Below, we will use the same genotype matrix as for PCA, and compute Manhattan distances between all pairs of data points, which is the sum of absolute values of pairwise genotype differences.
gen <- t(matrix(c(1, 0, 2, 0, 2, 0, 2, 1, 1, 1, 0, 1, 0, 2, 1, 2, 1, 1, 1, 1, 1,
0, 1, 0, 2, 0, 1, 1, 0, 2, 1, 2, 0, 1, 0), 5, by = TRUE))
colnames(gen) <- paste0("Ind", 1:5)
rownames(gen) <- paste0("SNP", 1:7)
print(gen)
Ind1 Ind2 Ind3 Ind4 Ind5
SNP1 1 1 1 0 0
SNP2 0 1 2 1 2
SNP3 2 1 1 0 1
SNP4 0 0 1 2 2
SNP5 2 1 1 0 0
SNP6 0 0 1 1 1
SNP7 2 2 1 1 0
my_dist <- dist(t(gen), method = "manhattan", upper = TRUE, diag = TRUE)
my_dist
Ind1 Ind2 Ind3 Ind4 Ind5
Ind1 0 3 7 10 11
Ind2 3 0 4 7 8
Ind3 7 4 0 5 4
Ind4 10 7 5 0 3
Ind5 11 8 4 3 0
Here, we can see that the Manhattan distance between for example individuals one and two is equal to 3 because there are three genotype differences at SNP2, SNP3 and SNP5. Now, we will use the cmdscale function in R that performs the classic / metric MDS. Under the hood this function does an eigen value decomposition of the matrix of pairwise Manhattan distances.
my_mds <- cmdscale(my_dist)
my_mds
A matrix: 5 × 2 of type dbl
Ind1 |
-6.114866 |
0.2977272 |
Ind2 |
-3.077094 |
0.2402932 |
Ind3 |
0.621230 |
-1.7944048 |
Ind4 |
3.723118 |
2.1483083 |
Ind5 |
4.847612 |
-0.8919238 |
Please take a look at the first latent variable in my_mds. Interestengly, if you look at the absolute value of the difference between e.g. individuals 1 and 2, it will be close to 3, between individuals 1 and 3 will be nearly 7 etc. This corresponds to the values in the pairwise Manhattan distances in the my_dist matrix above. Therefore, as it was emphasized previously, the point of MDS is to preserve pairwise distances while doing dimension reduction. Finally, let us visualize the 5 individuals in the MDS space and compare it with PCA.
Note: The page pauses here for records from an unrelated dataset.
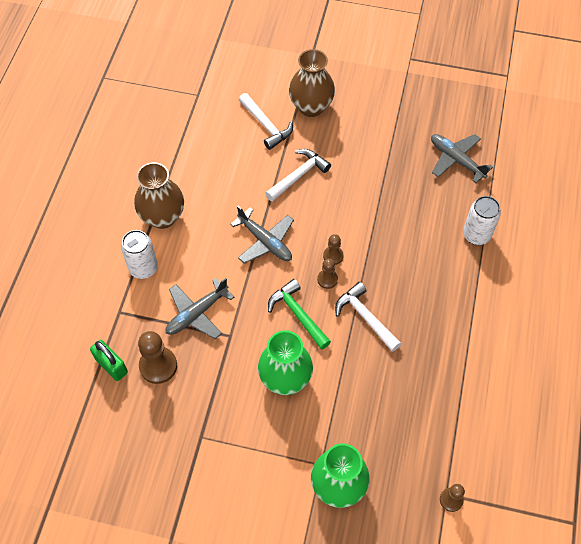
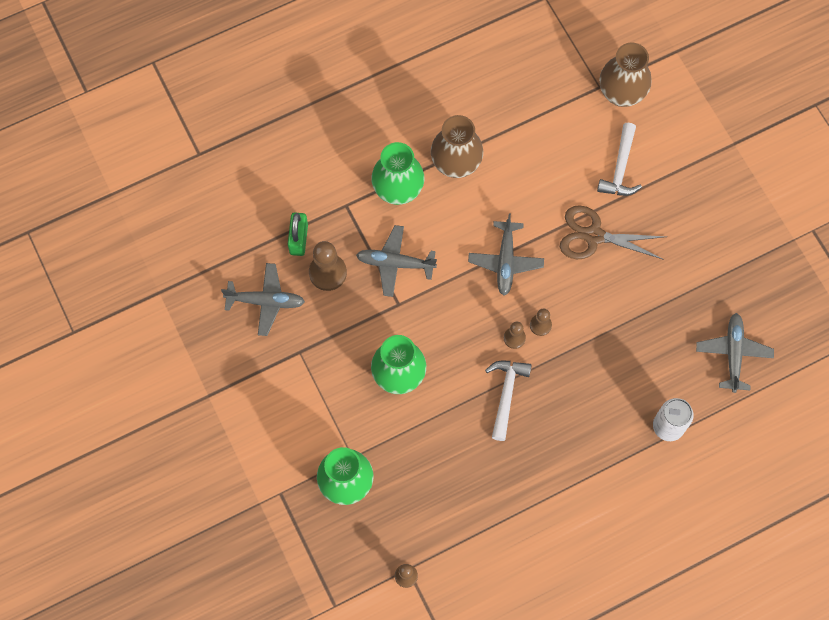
camera: 50 degrees right, 10 degrees up
(137, 430) = (266, 301): none -> grey plane
(143, 268) = (398, 190): white can -> green vase
(298, 175) = (593, 236): white hammer -> brown scissors
(298, 314) = (462, 340): green hammer -> none
(311, 107) = (675, 188): brown vase -> brown vase (621, 94)

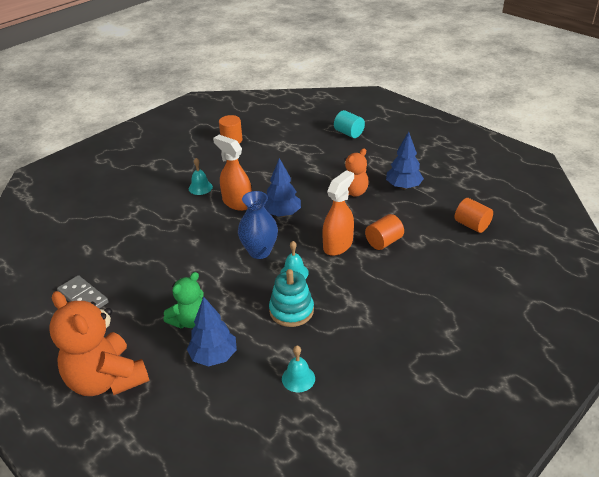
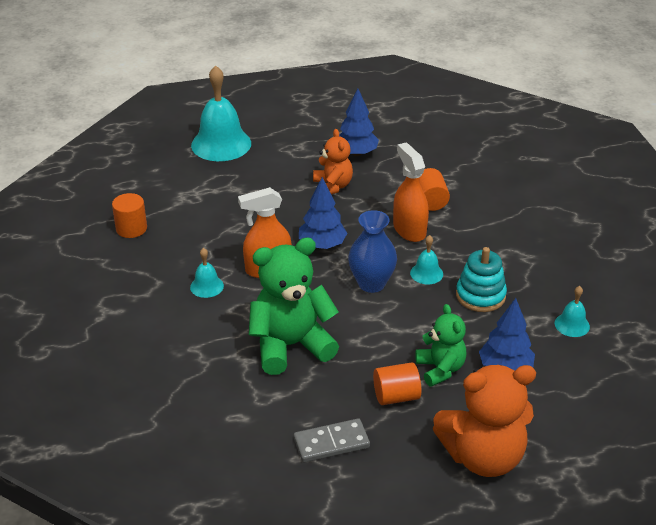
camera: 60 degrees left, 0 degrees up
(167, 242) = (291, 345): none -> green teddy bear
(349, 133) = (221, 144): turquoise cylinder -> turquoise bell
(471, 225) = (453, 144): orange cylinder -> orange cylinder (396, 396)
plot(my_mds, xlab = "MDS1", ylab = "MDS2", pch = 16, cex = 5, col = 6:2)
points(my_mds, pch = as.character(5:1))
Overall, this picture looks quite similar to the PCA plot above. This is not suprising since both PCA and MDS are based on very similar principles, and typically agree with each other for real-world datasets.